WORK ITEM. Transcribe the entries below exactly from their first line through the line containing "MPI BoF today!)", and let no picture into the copy.

EXTRACTED INFORMATION.
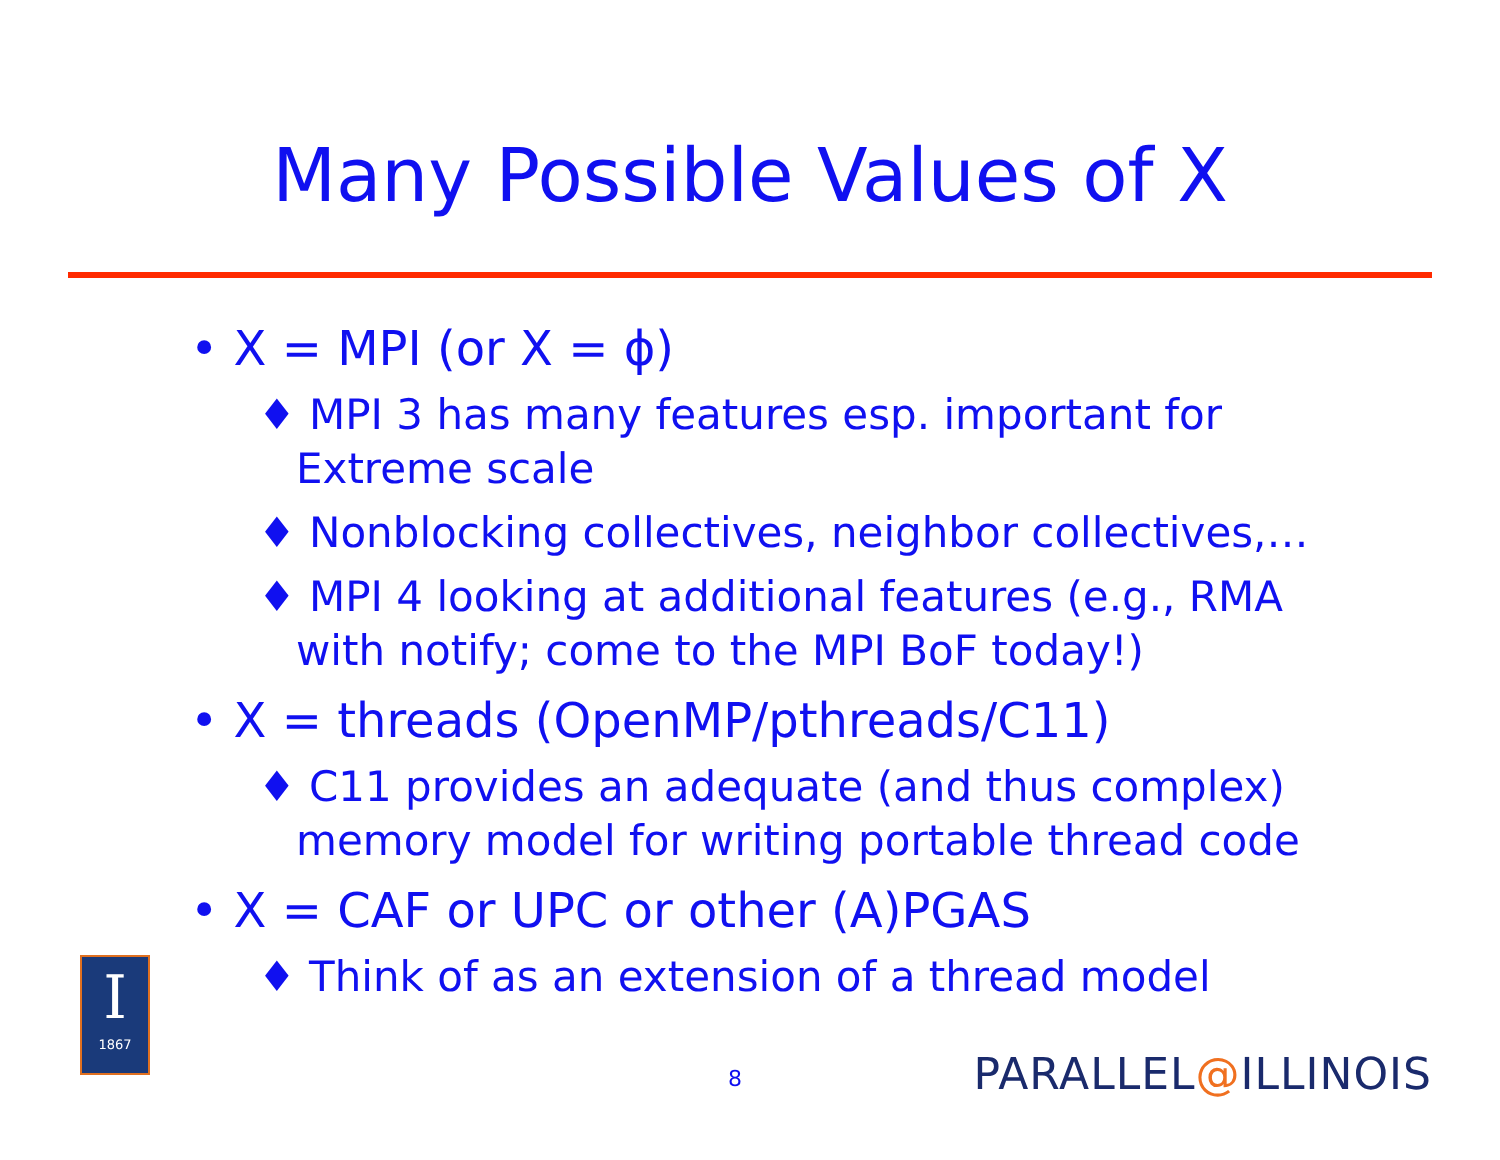Many Possible Values of X
• X = MPI (or X = ϕ)
♦ MPI 3 has many features esp. important for Extreme scale
♦ Nonblocking collectives, neighbor collectives,…
♦ MPI 4 looking at additional features (e.g., RMA with notify; come to the MPI BoF today!)
• X = threads (OpenMP/pthreads/C11)
♦ C11 provides an adequate (and thus complex) memory model for writing portable thread code
• X = CAF or UPC or other (A)PGAS
♦ Think of as an extension of a thread model
I
1867
8 PARALLEL@ILLINOIS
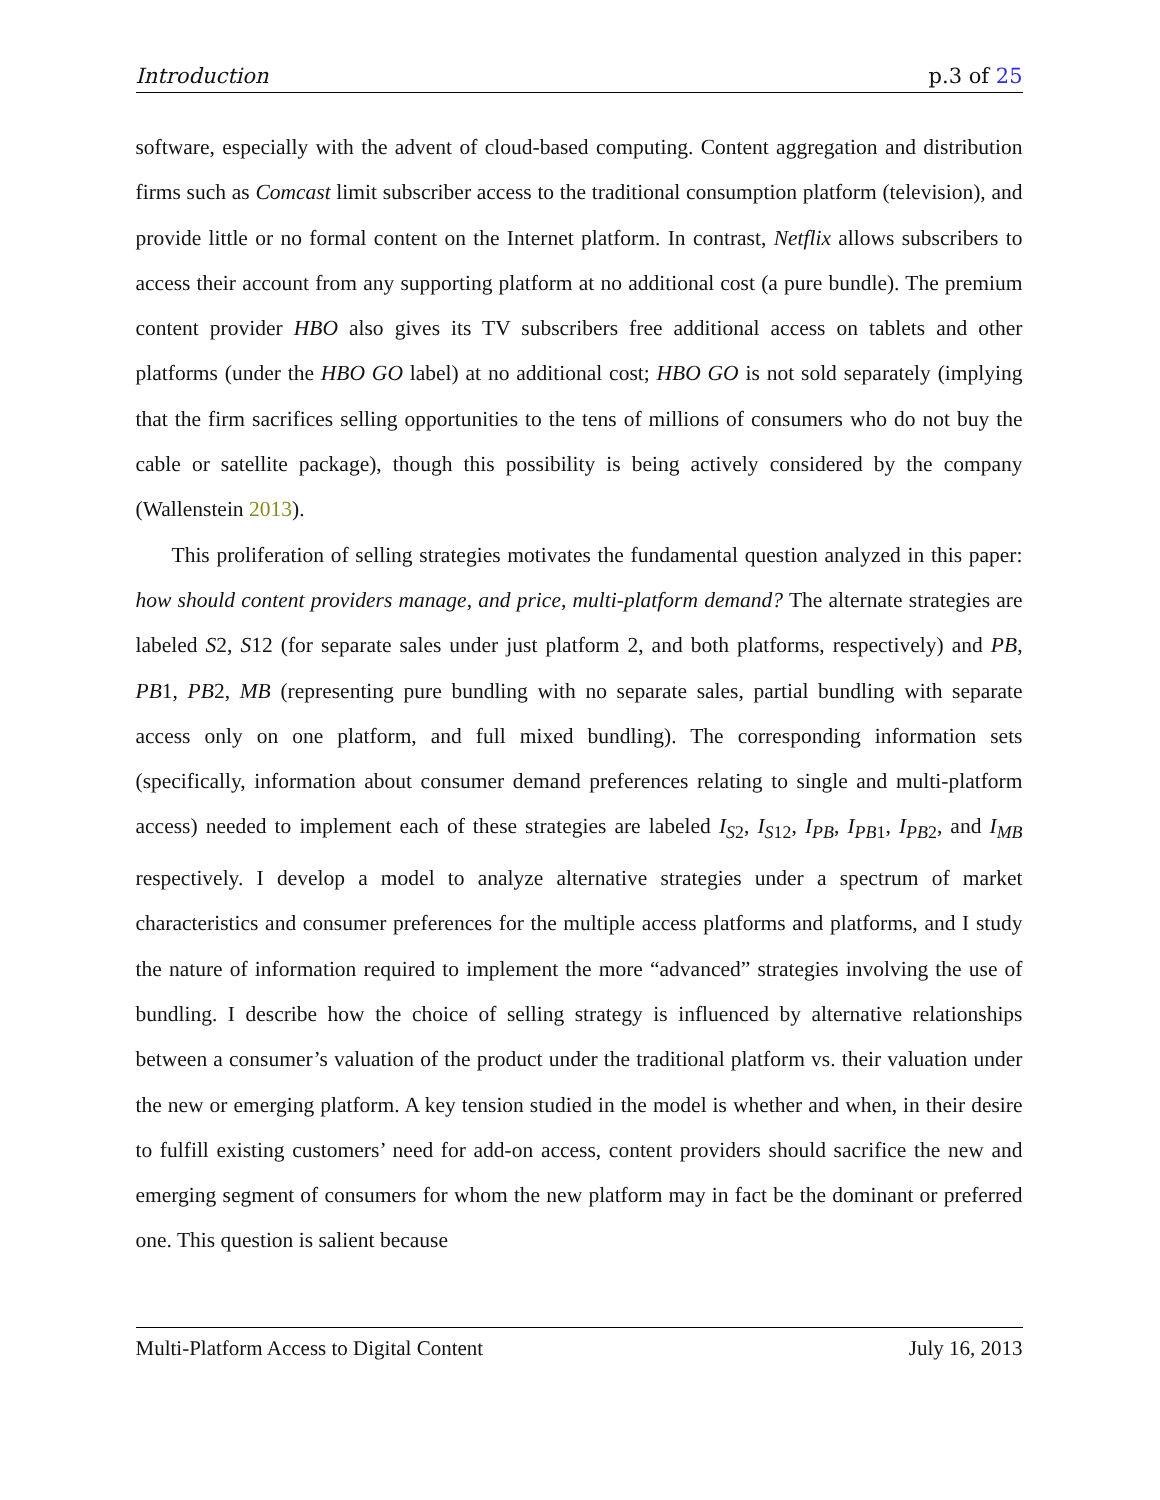Introduction p.3 of 25
software, especially with the advent of cloud-based computing. Content aggregation and distribution firms such as Comcast limit subscriber access to the traditional consumption platform (television), and provide little or no formal content on the Internet platform. In contrast, Netflix allows subscribers to access their account from any supporting platform at no additional cost (a pure bundle). The premium content provider HBO also gives its TV subscribers free additional access on tablets and other platforms (under the HBO GO label) at no additional cost; HBO GO is not sold separately (implying that the firm sacrifices selling opportunities to the tens of millions of consumers who do not buy the cable or satellite package), though this possibility is being actively considered by the company (Wallenstein 2013).
This proliferation of selling strategies motivates the fundamental question analyzed in this paper: how should content providers manage, and price, multi-platform demand? The alternate strategies are labeled S2, S12 (for separate sales under just platform 2, and both platforms, respectively) and PB, PB1, PB2, MB (representing pure bundling with no separate sales, partial bundling with separate access only on one platform, and full mixed bundling). The corresponding information sets (specifically, information about consumer demand preferences relating to single and multi-platform access) needed to implement each of these strategies are labeled I<sub>S2</sub>, I<sub>S12</sub>, I<sub>PB</sub>, I<sub>PB1</sub>, I<sub>PB2</sub>, and I<sub>MB</sub> respectively. I develop a model to analyze alternative strategies under a spectrum of market characteristics and consumer preferences for the multiple access platforms and platforms, and I study the nature of information required to implement the more “advanced” strategies involving the use of bundling. I describe how the choice of selling strategy is influenced by alternative relationships between a consumer’s valuation of the product under the traditional platform vs. their valuation under the new or emerging platform. A key tension studied in the model is whether and when, in their desire to fulfill existing customers’ need for add-on access, content providers should sacrifice the new and emerging segment of consumers for whom the new platform may in fact be the dominant or preferred one. This question is salient because
Multi-Platform Access to Digital Content July 16, 2013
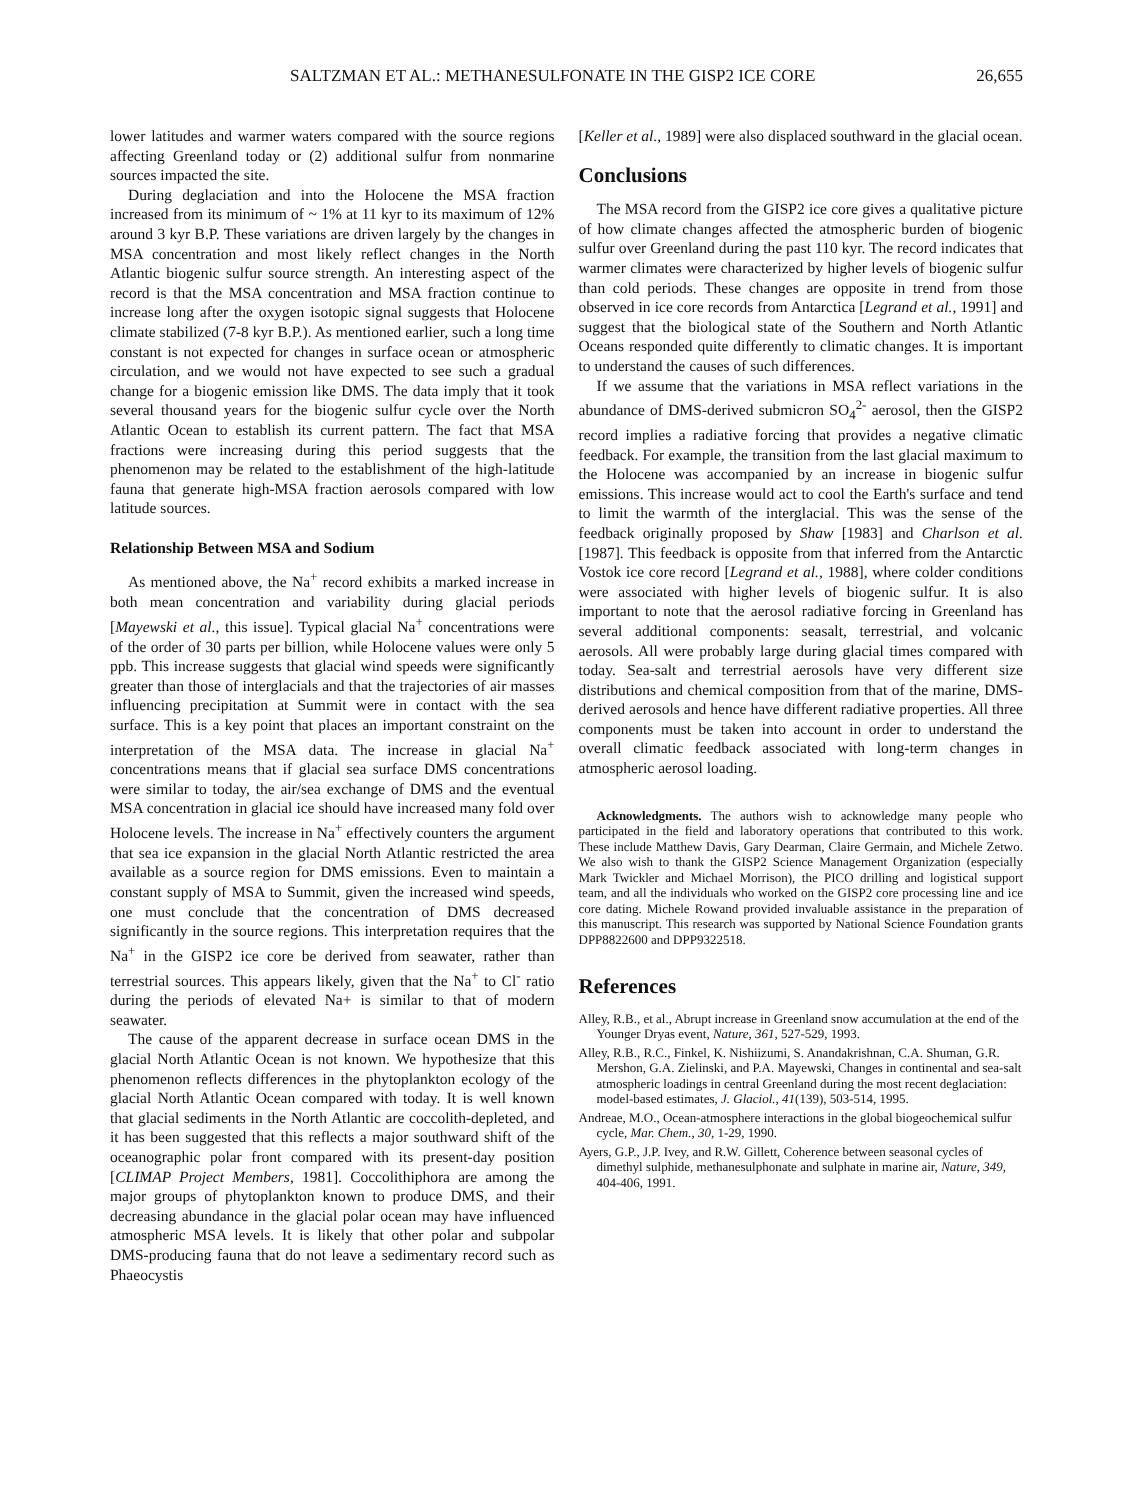SALTZMAN ET AL.: METHANESULFONATE IN THE GISP2 ICE CORE 26,655
lower latitudes and warmer waters compared with the source regions affecting Greenland today or (2) additional sulfur from nonmarine sources impacted the site.
During deglaciation and into the Holocene the MSA fraction increased from its minimum of ~ 1% at 11 kyr to its maximum of 12% around 3 kyr B.P. These variations are driven largely by the changes in MSA concentration and most likely reflect changes in the North Atlantic biogenic sulfur source strength. An interesting aspect of the record is that the MSA concentration and MSA fraction continue to increase long after the oxygen isotopic signal suggests that Holocene climate stabilized (7-8 kyr B.P.). As mentioned earlier, such a long time constant is not expected for changes in surface ocean or atmospheric circulation, and we would not have expected to see such a gradual change for a biogenic emission like DMS. The data imply that it took several thousand years for the biogenic sulfur cycle over the North Atlantic Ocean to establish its current pattern. The fact that MSA fractions were increasing during this period suggests that the phenomenon may be related to the establishment of the high-latitude fauna that generate high-MSA fraction aerosols compared with low latitude sources.
Relationship Between MSA and Sodium
As mentioned above, the Na<sup>+</sup> record exhibits a marked increase in both mean concentration and variability during glacial periods [Mayewski et al., this issue]. Typical glacial Na<sup>+</sup> concentrations were of the order of 30 parts per billion, while Holocene values were only 5 ppb. This increase suggests that glacial wind speeds were significantly greater than those of interglacials and that the trajectories of air masses influencing precipitation at Summit were in contact with the sea surface. This is a key point that places an important constraint on the interpretation of the MSA data. The increase in glacial Na<sup>+</sup> concentrations means that if glacial sea surface DMS concentrations were similar to today, the air/sea exchange of DMS and the eventual MSA concentration in glacial ice should have increased many fold over Holocene levels. The increase in Na<sup>+</sup> effectively counters the argument that sea ice expansion in the glacial North Atlantic restricted the area available as a source region for DMS emissions. Even to maintain a constant supply of MSA to Summit, given the increased wind speeds, one must conclude that the concentration of DMS decreased significantly in the source regions. This interpretation requires that the Na<sup>+</sup> in the GISP2 ice core be derived from seawater, rather than terrestrial sources. This appears likely, given that the Na<sup>+</sup> to Cl<sup>-</sup> ratio during the periods of elevated Na+ is similar to that of modern seawater.
The cause of the apparent decrease in surface ocean DMS in the glacial North Atlantic Ocean is not known. We hypothesize that this phenomenon reflects differences in the phytoplankton ecology of the glacial North Atlantic Ocean compared with today. It is well known that glacial sediments in the North Atlantic are coccolith-depleted, and it has been suggested that this reflects a major southward shift of the oceanographic polar front compared with its present-day position [CLIMAP Project Members, 1981]. Coccolithiphora are among the major groups of phytoplankton known to produce DMS, and their decreasing abundance in the glacial polar ocean may have influenced atmospheric MSA levels. It is likely that other polar and subpolar DMS-producing fauna that do not leave a sedimentary record such as Phaeocystis
[Keller et al., 1989] were also displaced southward in the glacial ocean.
Conclusions
The MSA record from the GISP2 ice core gives a qualitative picture of how climate changes affected the atmospheric burden of biogenic sulfur over Greenland during the past 110 kyr. The record indicates that warmer climates were characterized by higher levels of biogenic sulfur than cold periods. These changes are opposite in trend from those observed in ice core records from Antarctica [Legrand et al., 1991] and suggest that the biological state of the Southern and North Atlantic Oceans responded quite differently to climatic changes. It is important to understand the causes of such differences.
If we assume that the variations in MSA reflect variations in the abundance of DMS-derived submicron SO<sub>4</sub><sup>2-</sup> aerosol, then the GISP2 record implies a radiative forcing that provides a negative climatic feedback. For example, the transition from the last glacial maximum to the Holocene was accompanied by an increase in biogenic sulfur emissions. This increase would act to cool the Earth's surface and tend to limit the warmth of the interglacial. This was the sense of the feedback originally proposed by Shaw [1983] and Charlson et al. [1987]. This feedback is opposite from that inferred from the Antarctic Vostok ice core record [Legrand et al., 1988], where colder conditions were associated with higher levels of biogenic sulfur. It is also important to note that the aerosol radiative forcing in Greenland has several additional components: seasalt, terrestrial, and volcanic aerosols. All were probably large during glacial times compared with today. Sea-salt and terrestrial aerosols have very different size distributions and chemical composition from that of the marine, DMS-derived aerosols and hence have different radiative properties. All three components must be taken into account in order to understand the overall climatic feedback associated with long-term changes in atmospheric aerosol loading.
Acknowledgments. The authors wish to acknowledge many people who participated in the field and laboratory operations that contributed to this work. These include Matthew Davis, Gary Dearman, Claire Germain, and Michele Zetwo. We also wish to thank the GISP2 Science Management Organization (especially Mark Twickler and Michael Morrison), the PICO drilling and logistical support team, and all the individuals who worked on the GISP2 core processing line and ice core dating. Michele Rowand provided invaluable assistance in the preparation of this manuscript. This research was supported by National Science Foundation grants DPP8822600 and DPP9322518.
References
Alley, R.B., et al., Abrupt increase in Greenland snow accumulation at the end of the Younger Dryas event, Nature, 361, 527-529, 1993.
Alley, R.B., R.C., Finkel, K. Nishiizumi, S. Anandakrishnan, C.A. Shuman, G.R. Mershon, G.A. Zielinski, and P.A. Mayewski, Changes in continental and sea-salt atmospheric loadings in central Greenland during the most recent deglaciation: model-based estimates, J. Glaciol., 41(139), 503-514, 1995.
Andreae, M.O., Ocean-atmosphere interactions in the global biogeochemical sulfur cycle, Mar. Chem., 30, 1-29, 1990.
Ayers, G.P., J.P. Ivey, and R.W. Gillett, Coherence between seasonal cycles of dimethyl sulphide, methanesulphonate and sulphate in marine air, Nature, 349, 404-406, 1991.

PROBLEM SOLUTION.
Many Possible Values of X
• X = MPI (or X = ϕ)
♦ MPI 3 has many features esp. important for Extreme scale
♦ Nonblocking collectives, neighbor collectives,…
♦ MPI 4 looking at additional features (e.g., RMA with notify; come to the MPI BoF today!)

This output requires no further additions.